What Defines A “Real” Job?

If you do something and it pays you money, you have a job.

Image via Flickr/Creative Commons

Recently, it has come to my attention that I have a very different understanding of what it means to have a “real” job. A job at its most basic is something one does for money. Working at Starbucks is a job. So is sitting behind a very large desk in a tall office building sending emails and browsing Amazon for filters for the pet’s water fountain between conference calls. Though it has been hotly contested in many circles (including this one), writing is also a job. Basically anything and every activity that one undertakes with the expectation that, at the end of their time, they will receive financial compenstaion is a job. So why do my parents have such a hard time understanding that the things that I do for work are “real”?

Part of it is generational. Explaining the freelance economy to my parents, two adults who have always had full-time jobs with benefits and retirement funds, is a task that I have tried and failed at miserably. When I told them about my job at the Billfold, both greeted the news with the relieved enthusiasm I’d expect if I had told them both that I had somehow paid off my student loans and my credit cards.

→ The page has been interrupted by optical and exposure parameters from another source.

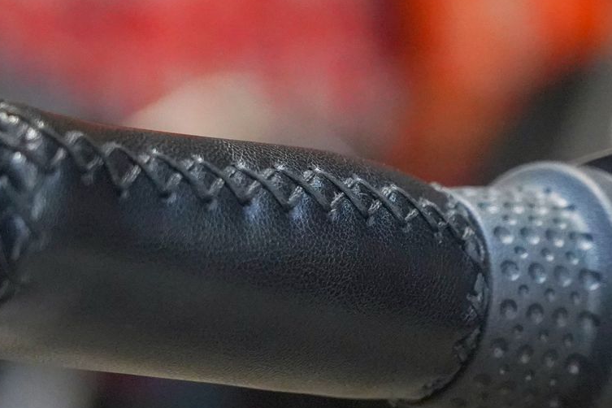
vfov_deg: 5.9
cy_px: 297
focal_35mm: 231
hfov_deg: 8.9
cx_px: 490
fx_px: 3927
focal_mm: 87
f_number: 5
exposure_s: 1/200
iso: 10000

“It’s not full time. It’s part time. It’s in addition to the other jobs that I currently do,” I explained in a Tone — defensive, panicked, slightly harried. Ever since I lost my job in June and picked up a cute assortment of freelance gigs, I have been very busy. Busy is fine. Busy is great. Busy is a reasonable thing to tell your parents you are when they call and ask you probing questions about your job search as you’re trying to complete something for one of the jobs before the other one starts. It’s a life! It’s work. But for some, it’s still not real.

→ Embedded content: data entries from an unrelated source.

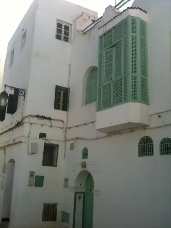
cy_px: 114
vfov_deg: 52.6
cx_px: 86
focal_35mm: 35
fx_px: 231
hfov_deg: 40.7
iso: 64
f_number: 2.8
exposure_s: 1/970
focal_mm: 3.85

An office job implies “real work” because there is a sense of obligation to a larger entity that will punish if you if you fail to do the job you were hired to do. If you don’t show up for three weeks, someone will eventually notice. There will be consequences. There is accountability to someone other than yourself. You are responsible for your role as the cog in the larger machine and that responsibility denotes, at least to my parents, real work. As a freelancer, making enough money to survive and then some via whatever means necessary is real work.

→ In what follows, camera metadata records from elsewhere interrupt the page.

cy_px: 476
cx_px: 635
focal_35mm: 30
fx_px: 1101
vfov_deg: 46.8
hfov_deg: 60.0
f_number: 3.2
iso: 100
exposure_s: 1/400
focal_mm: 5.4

The nature of work is changing rapidly; co-working spaces like WeWork make it easier for individual people to capture the sense of community inherent in an office. The traditional notions of what work actually is are slowly eroding. Part-time work and contract work has just as much value as the work that you do in an office, sitting in front of a computer counting the hours until 5 pm. If what you do every day for money works for you, then it’s work. Office jobs are one kind of work. Working alone on various projects, squirrelled away in your own personal hovel is quite another. Despite their differences, they’re still work.

If what you do makes you tired by the end of the day and makes you want to lay face down on the floor for an hour or so, then it’s work. If the only thing you can think about is after your work is closing a computer and reading a book, then that’s work. If you need one solid day to recover, alone and silent, sitting outisde in the sun, it’s work. At the end of the day, if you can pay your bills and are happy, then you’re doing just fine.